Count how many lines in the rows below contain the string "Chinei". Reply with the number alone.

**** Source data

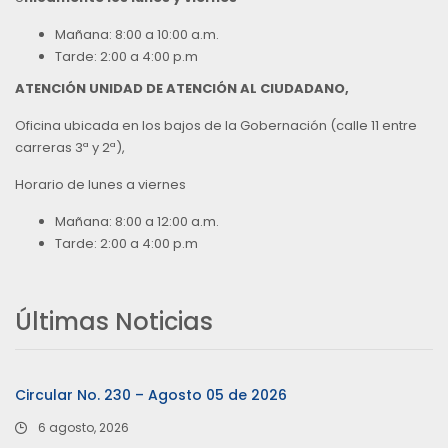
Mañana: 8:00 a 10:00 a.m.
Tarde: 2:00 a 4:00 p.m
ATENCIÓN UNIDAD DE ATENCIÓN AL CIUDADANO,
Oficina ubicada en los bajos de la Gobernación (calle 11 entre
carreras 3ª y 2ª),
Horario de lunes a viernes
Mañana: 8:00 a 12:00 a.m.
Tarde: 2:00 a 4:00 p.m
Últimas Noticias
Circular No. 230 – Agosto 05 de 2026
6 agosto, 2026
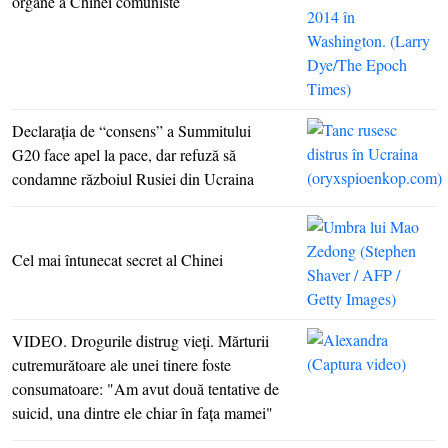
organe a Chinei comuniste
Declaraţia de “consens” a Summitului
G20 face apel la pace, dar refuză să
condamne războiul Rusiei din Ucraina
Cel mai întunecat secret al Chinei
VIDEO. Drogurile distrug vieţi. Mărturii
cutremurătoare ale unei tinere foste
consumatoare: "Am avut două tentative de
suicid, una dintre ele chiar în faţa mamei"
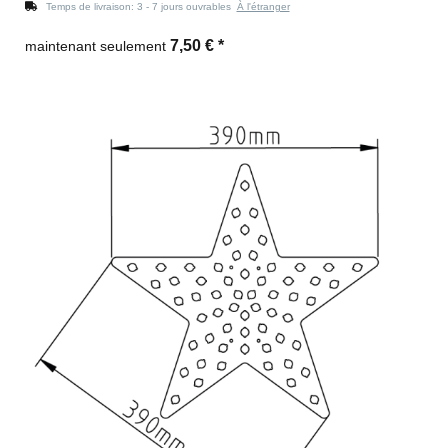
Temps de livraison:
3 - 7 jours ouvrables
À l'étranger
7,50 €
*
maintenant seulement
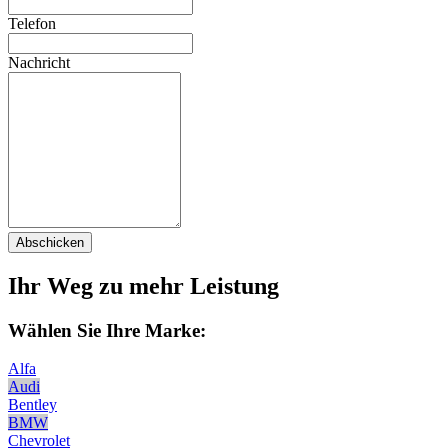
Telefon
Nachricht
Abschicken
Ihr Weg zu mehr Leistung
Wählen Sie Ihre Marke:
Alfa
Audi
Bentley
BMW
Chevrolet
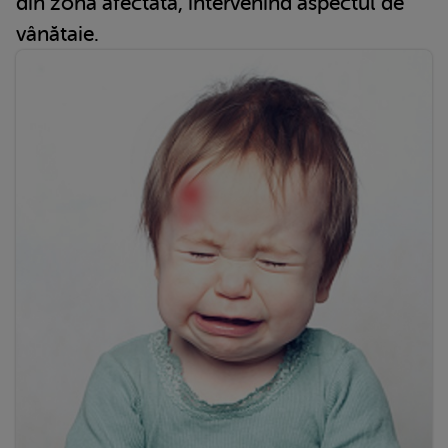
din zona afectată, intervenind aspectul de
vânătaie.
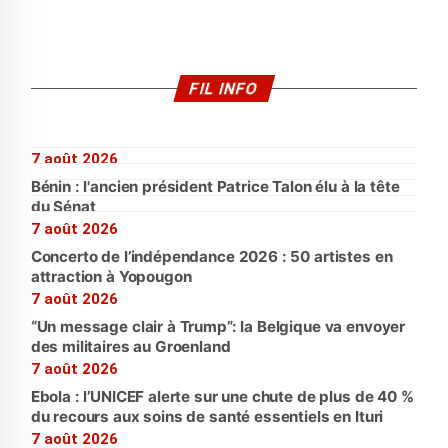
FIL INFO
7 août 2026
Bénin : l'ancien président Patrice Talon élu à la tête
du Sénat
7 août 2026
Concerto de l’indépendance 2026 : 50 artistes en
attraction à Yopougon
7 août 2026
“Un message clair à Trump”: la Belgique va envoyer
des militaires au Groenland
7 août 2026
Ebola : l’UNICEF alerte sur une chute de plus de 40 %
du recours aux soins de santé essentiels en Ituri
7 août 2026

********

— Response below —
2